The choice of an STM32WL microcontroller precludes the use of internal EEPROM, requiring the use of either an external EEPROM or the internal Flash memory for storing persistent data. The latter option is often favored in many designs (and modems) for cost reasons, though it comes with certain implications.

Using networks like LoRaWAN and Sigfox involves regular persistent writes. In the case of LoRaWAN, using OTAA (Over-The-Air Activation) mode, the devNonce must be recorded during each join procedure to ensure its uniqueness over network connections. Here, the number of persistent memory writes will theoretically be low (except for the battery end-of-life scenario discussed later).
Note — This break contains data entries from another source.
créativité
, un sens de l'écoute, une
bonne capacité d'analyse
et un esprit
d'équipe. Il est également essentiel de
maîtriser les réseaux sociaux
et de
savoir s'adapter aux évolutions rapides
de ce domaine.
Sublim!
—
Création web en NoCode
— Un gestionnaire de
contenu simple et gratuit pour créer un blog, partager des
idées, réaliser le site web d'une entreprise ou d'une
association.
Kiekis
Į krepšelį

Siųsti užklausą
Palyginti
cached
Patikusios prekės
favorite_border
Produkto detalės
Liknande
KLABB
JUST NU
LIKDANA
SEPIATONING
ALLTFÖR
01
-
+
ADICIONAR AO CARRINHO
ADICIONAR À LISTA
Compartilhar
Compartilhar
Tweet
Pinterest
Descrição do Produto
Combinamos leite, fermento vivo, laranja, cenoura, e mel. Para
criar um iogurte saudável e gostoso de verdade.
For an ABP (Activation By Personalization) connection, the situation differs significantly; the frame counter (FCnt) must be recorded so that it does not reset to zero in the event of a reboot. The same applies to Sigfox and its SeqId, which must increment with each communication. Without specific logic, LoRaWAN ABP and Sigfox will write to persistent memory with each data transmission.

While an EEPROM memory area has a lifespan of about 100,000 to 1,000,000 cycles (still potentially lower than the number of messages sent during the object’s lifecycle), a Flash memory area lasts only 10,000 writes, a number quickly reached in IoT communications. Therefore, using Flash as persistent storage requires a different approach compared to EEPROM in this context.